На коленях у Уолтера лежал плотный коричневый конверт, как я понимал, рукопись. На протяжении обеда он, не прерываясь ни на минуту и чуть не тычась мне в ухо, повествовал о своем берлинском детстве, детстве мальчика из состоятельной семьи, о танцклассах, об уроках латыни, о своей матери — она чудом уцелела, об отце — его убили немцы; повествовал о том, как много он тогда читал — «Гейне», сказал он и поцеловал в знак восхищения кончики пальцев; сообщил, в каком восторге он от романов Франца Верфеля[49]. Затем рассказал, что ему удавалось несколько лет кряду укрываться в Берлине, пока нацисты, всего за несколько месяцев до конца войны, не поймали его и не отправили сначала в Бельзен, затем в Освенцим.
— В Берлине? — спросил я. — Как вам удалось укрываться в Берлине?
— Женщины.

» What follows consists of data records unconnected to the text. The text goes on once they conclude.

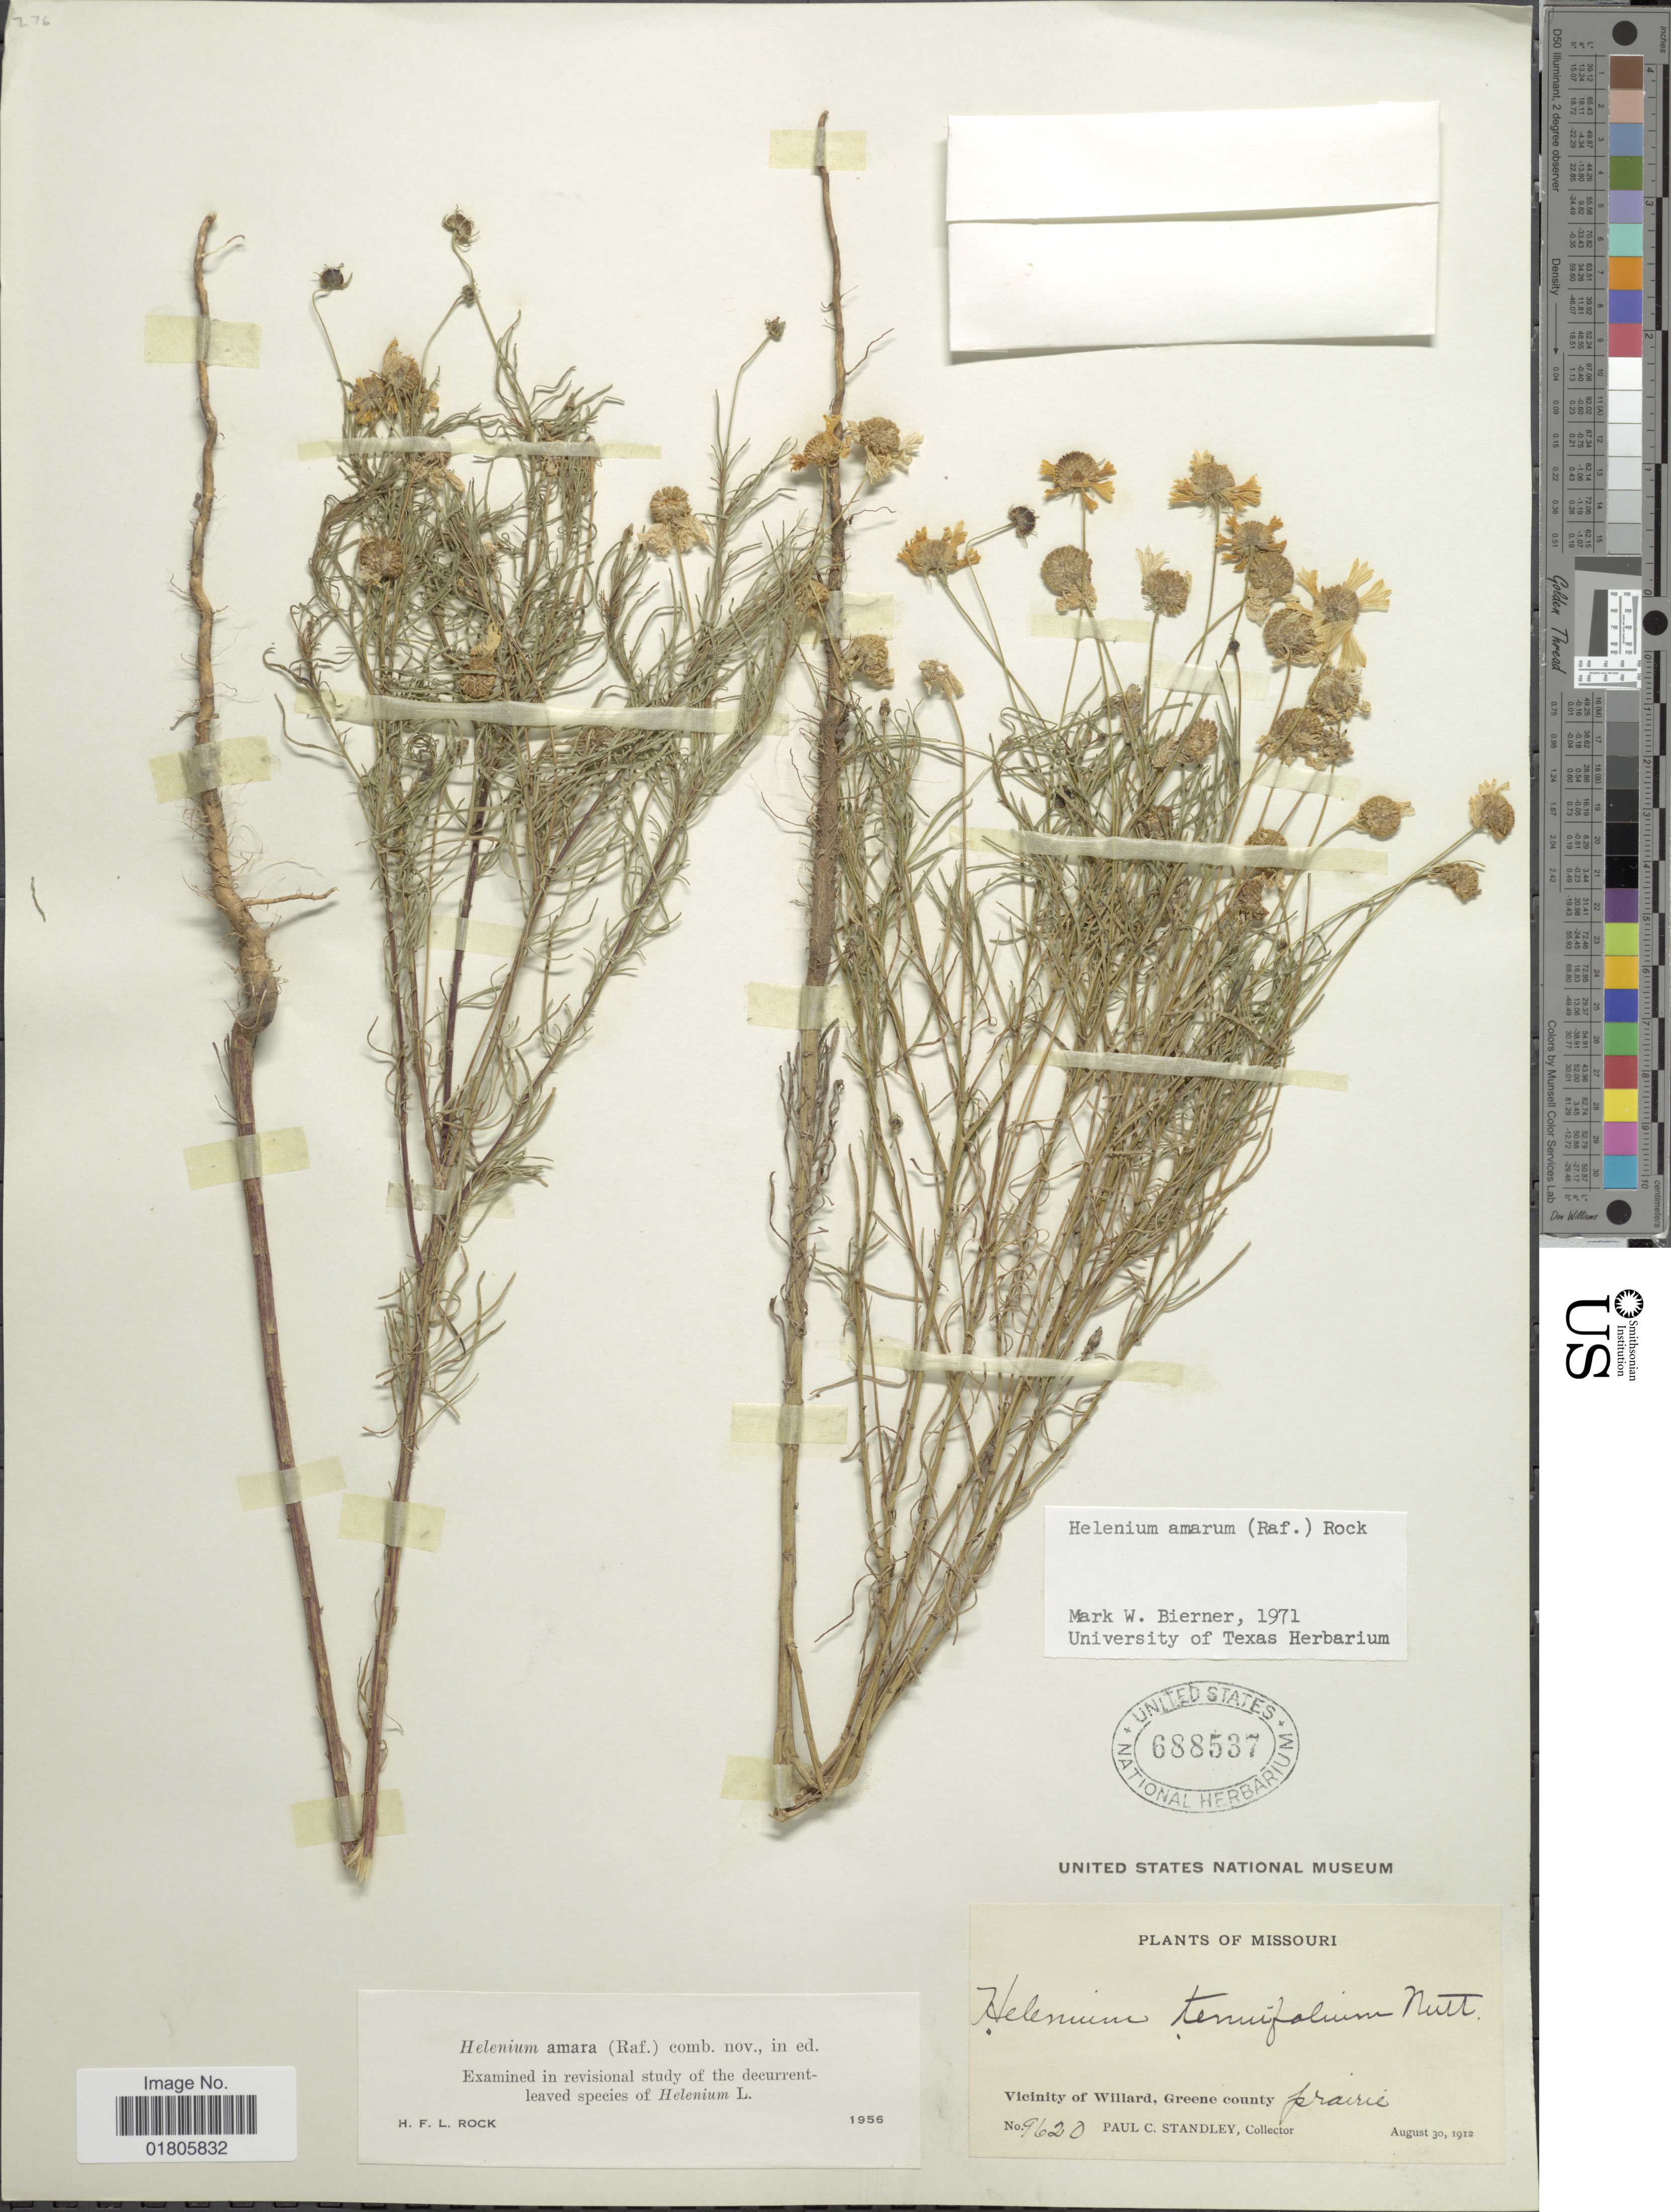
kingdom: Plantae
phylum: Tracheophyta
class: Magnoliopsida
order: Asterales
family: Asteraceae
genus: Helenium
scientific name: Helenium amarum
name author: (Raf.) H. Rock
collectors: P. C. Standley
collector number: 9620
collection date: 1912-08-30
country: United States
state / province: Missouri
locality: Vicinity of Willard, Greene County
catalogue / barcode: US 688537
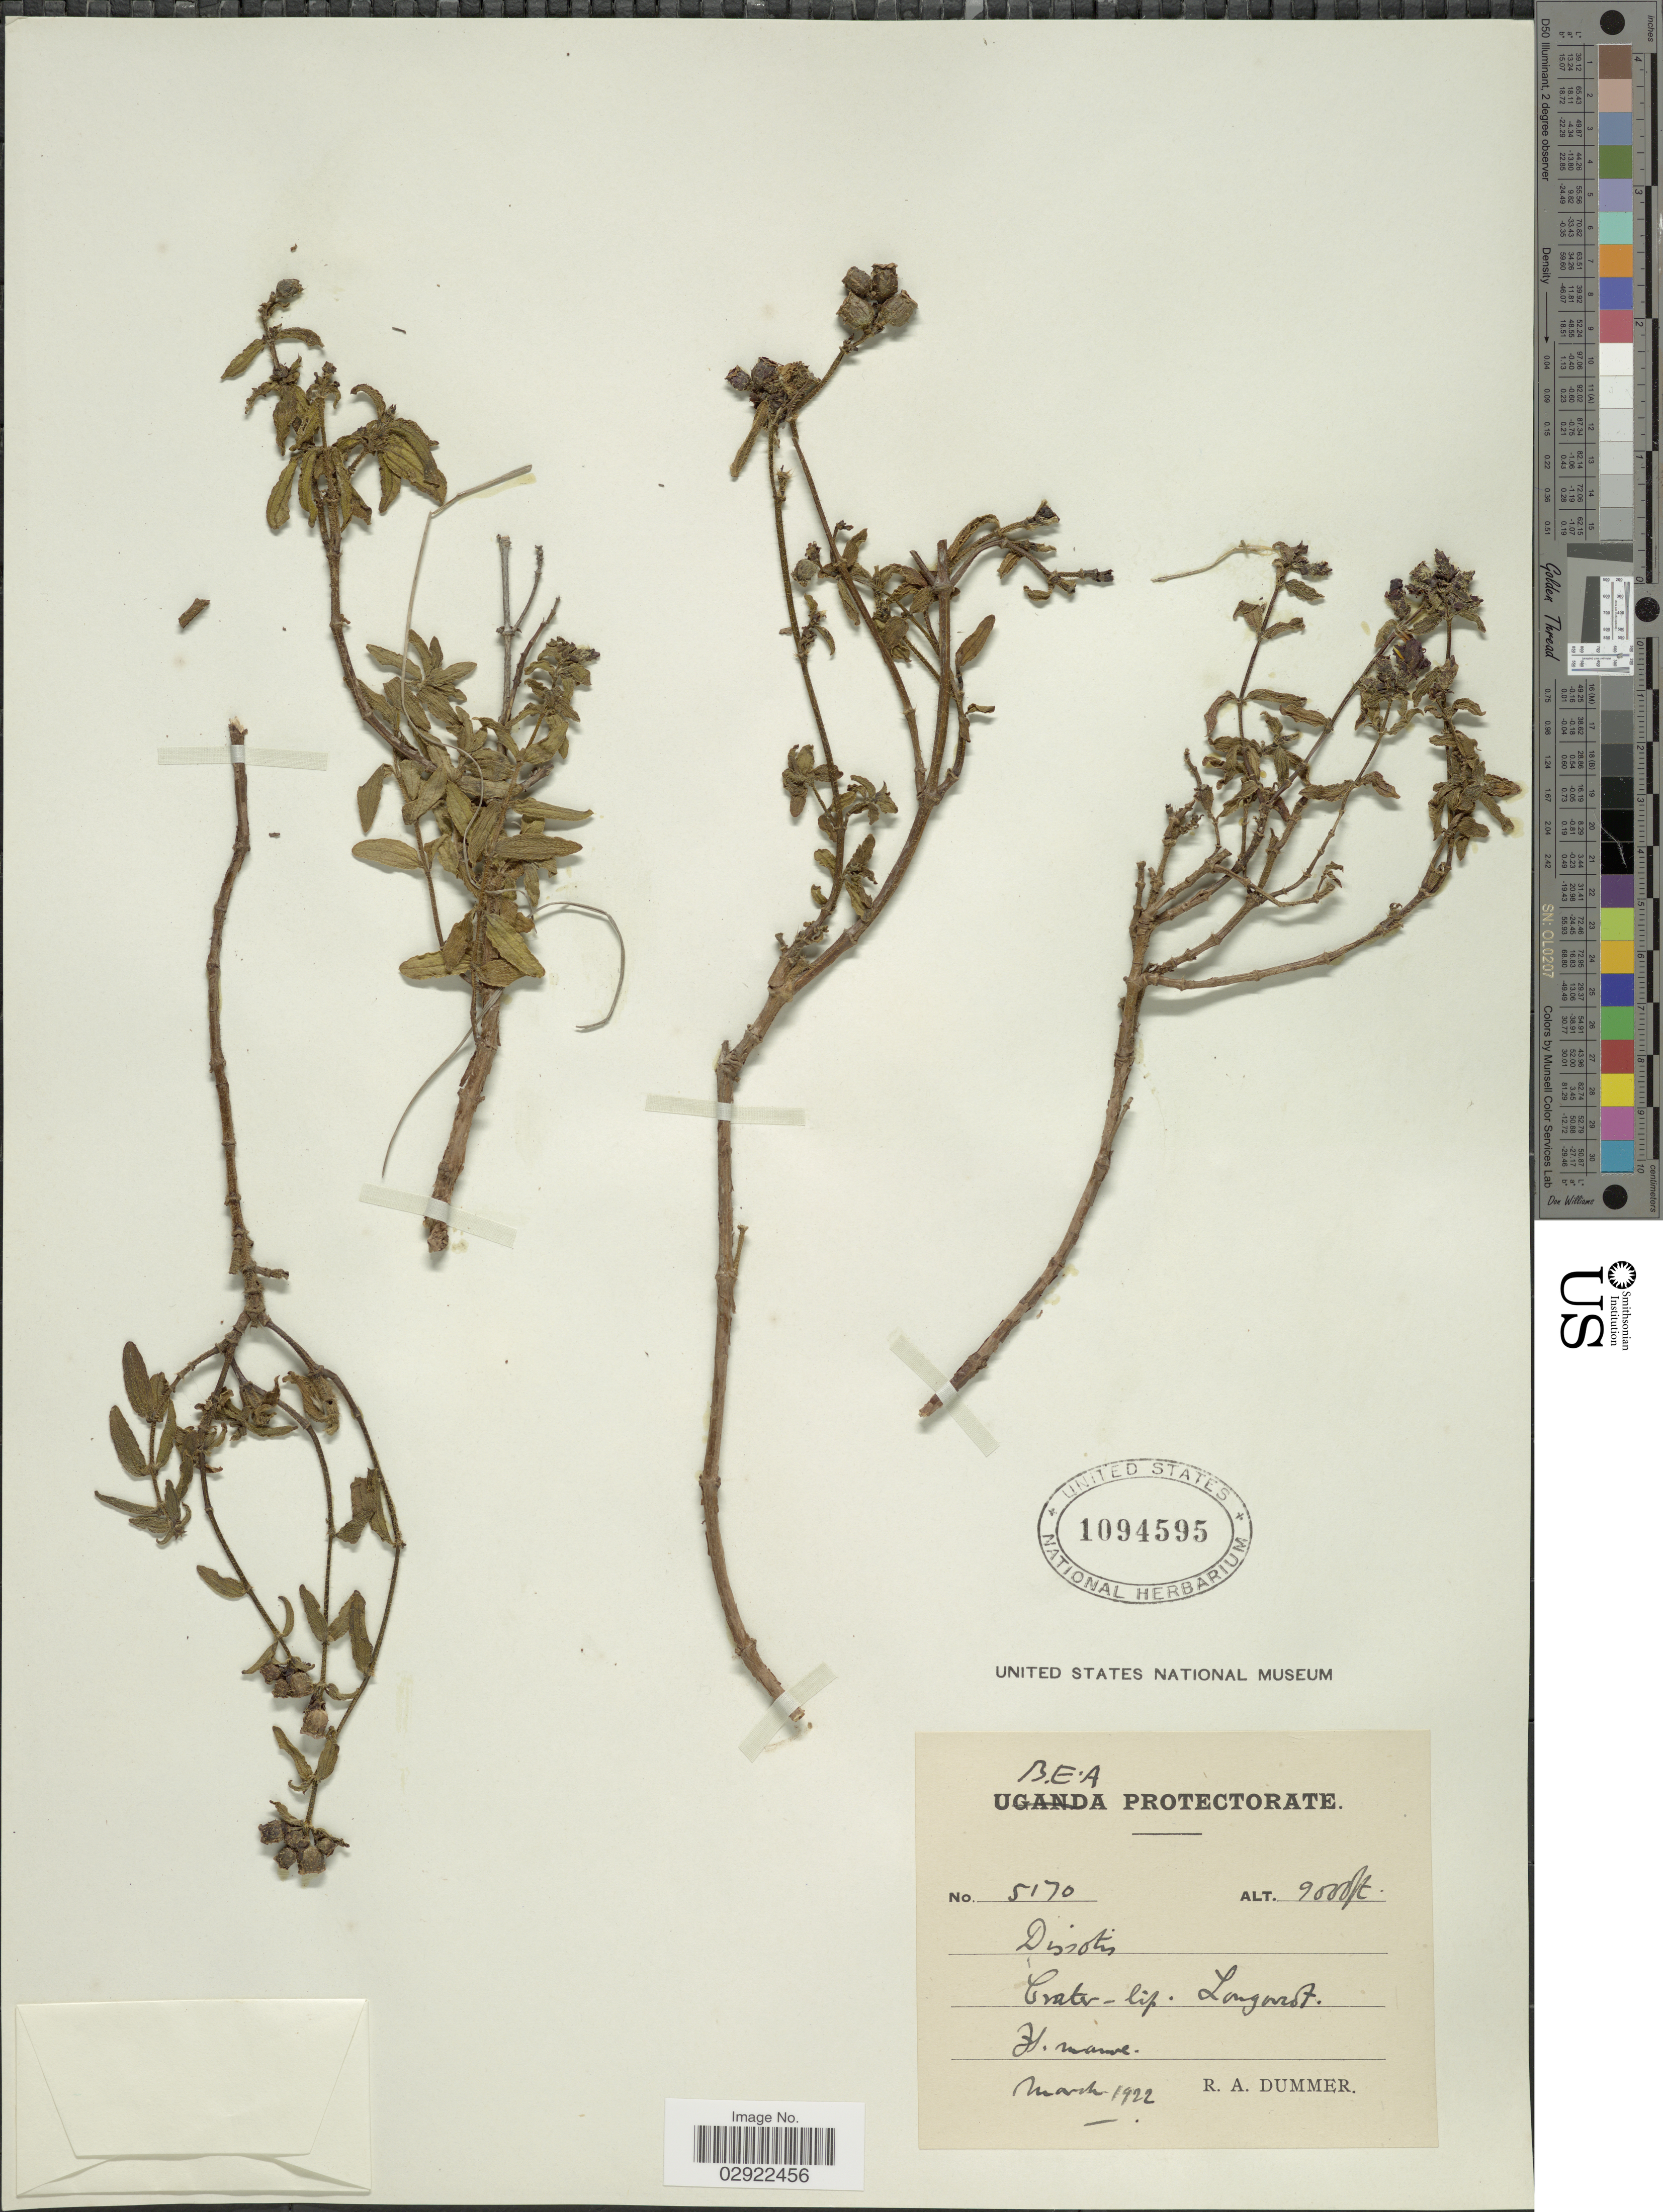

А всё женщины. В Берлине, кроме меня, не осталось мужчин. Мне было восемнадцать, девятнадцать. Всех немцев призвали в армию, евреев вывезли. Меня укрывали женщины. — Он игриво улыбнулся. — Я пишу не так, как Эли Визель или Сэмюэл Писар[50]. Эли Визель — это, я вам доложу, гений. Таких трагических книг мне не написать. В войну, пока я не попал в концлагерь, жизнь моя складывалась как нельзя более удачно.
Уолтер открыл конверт, лежавший у него на коленях, и извлек оттуда не рукопись — до нее очередь еще не дошла, — а для начала что-то вроде свидетельства, подтверждающего его право написать такую книгу. На льняную скатерть рядом с тарелкой буйабеса он выложил нечто похожее на выцветший клочок пергамента. Это было захватанное, потертое на сгибах удостоверение личности, которое ему выдали немцы в конце тридцатых. Я увидел, что в Третьем рейхе Уолтеру, как и всем евреям мужского пола, арийские власти дали второе имя — Израиль. С фотографии в углу удостоверения на меня смотрел парень лет примерно двадцати, субтильный, губастый, смуглый, слегка смахивающий на татарина и уж никак не Адонис. Я узнал в нем моего соседа, хотя снимок и был сделан полвека назад. При том что сегодня, когда ему перевалило за шестьдесят, Уолтер, как и любой почтенный, состоятельный джентльмен из Джерси, производил впечатление человека вполне в себе уверенного, мальчику на той полувековой давности фотографии, похоже, больше пристало бы сидеть в углу с книжкой Франца Верфеля, чем ублаготворять — одному парню на Берлин — всех тамошних немок.